When I lived in Seattle, oftentimes I told people more or less “Seattle is good because you have easy access to the mountains.”
Like the way my mom talks about Siesta Key, by focusing on “access to the mountains,” I was effectively obscuring my actual relationship to the place, reducing it to a single abstraction.
Here’s another example:
In one of Lola Akinmade’s recent posts, a woman said: “I’ve just been back from The Gambia. . .Desperately poor country.
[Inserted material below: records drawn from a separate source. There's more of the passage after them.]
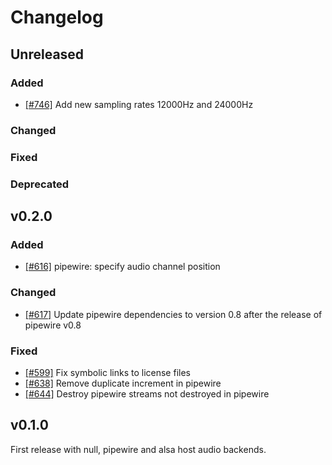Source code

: # Changelog
## Unreleased

### Added

- [[#746]](https://github.com/rust-vmm/vhost-device/pull/746) Add new sampling rates 12000Hz and 24000Hz

### Changed

### Fixed

### Deprecated

## v0.2.0

### Added
- [[#616]](https://github.com/rust-vmm/vhost-device/pull/616) pipewire: specify audio
  channel position

### Changed
- [[#617]](https://github.com/rust-vmm/vhost-device/pull/617) Update pipewire
  dependencies to version 0.8 after the release of pipewire v0.8

### Fixed
- [[#599]](https://github.com/rust-vmm/vhost-device/pull/599) Fix symbolic links to license files
- [[#638]](https://github.com/rust-vmm/vhost-device/pull/638) Remove duplicate increment in pipewire
- [[#644]](https://github.com/rust-vmm/vhost-device/pull/644) Destroy pipewire streams not destroyed in pipewire

## v0.1.0

First release with null, pipewire and alsa host audio backends.
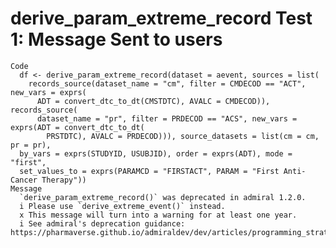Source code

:# derive_param_extreme_record Test 1: Message Sent to users

    Code
      df <- derive_param_extreme_record(dataset = aevent, sources = list(
        records_source(dataset_name = "cm", filter = CMDECOD == "ACT", new_vars = exprs(
          ADT = convert_dtc_to_dt(CMSTDTC), AVALC = CMDECOD)), records_source(
          dataset_name = "pr", filter = PRDECOD == "ACS", new_vars = exprs(ADT = convert_dtc_to_dt(
            PRSTDTC), AVALC = PRDECOD))), source_datasets = list(cm = cm, pr = pr),
      by_vars = exprs(STUDYID, USUBJID), order = exprs(ADT), mode = "first",
      set_values_to = exprs(PARAMCD = "FIRSTACT", PARAM = "First Anti-Cancer Therapy"))
    Message
      `derive_param_extreme_record()` was deprecated in admiral 1.2.0.
      i Please use `derive_extreme_event()` instead.
      x This message will turn into a warning for at least one year.
      i See admiral's deprecation guidance: https://pharmaverse.github.io/admiraldev/dev/articles/programming_strategy.html#deprecation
Desperate. . .But they’ve got 500 species of birds!”
All three of these cases show how people tend to think about things in the context of their value, or their perceived value, even if they are abstractions, such as the “beauty” of a beach or the “proximity” of a wilderness area, or in terms of their resources such as “500 species of birds.”
I feel like all of this represents a kind of “commodified” thinking similar to the commodification described in Marxist economic theory: “economic value is assigned to something not previously considered in economic terms; for example, an idea, identity or gender. . . ”
I feel like commodified thinking leads to negative situations.
These negative situations are created out of the following cause / effect pattern:
1. Commodified thinker isolates whatever is being “valued” from its temporal, historical, and cultural, and environmental context.
2. The thinker then knowing or unknowingly overlooks or ignores potentially fundamental relationships between what is being “valued” or looked at as a resource and those things’ (a) existence vis-à-vis their “place” or “role” in the environment, (b) their evolution over time, and (c) their potential development / destruction in the future.
I feel like commodified thinking is a way of insulating yourself from certain realities.
It is also seems like a way of “framing” reality or shaping it for your own purpose / advantage.
Commodified thinking is a byproduct of (a) growing up in a society that has traditionally viewed the natural world in terms of resources or something to be “managed,” combined with (b) attempting to do what is in one’s self-interest as it applies to that society.
Commodified thinking has origins in Western thought, leading back to Reductionism, beginning in Ancient Greece.
I believe in juxtapositions, perhaps a mindset you could call ‘juxtapositionism’, as an alternative.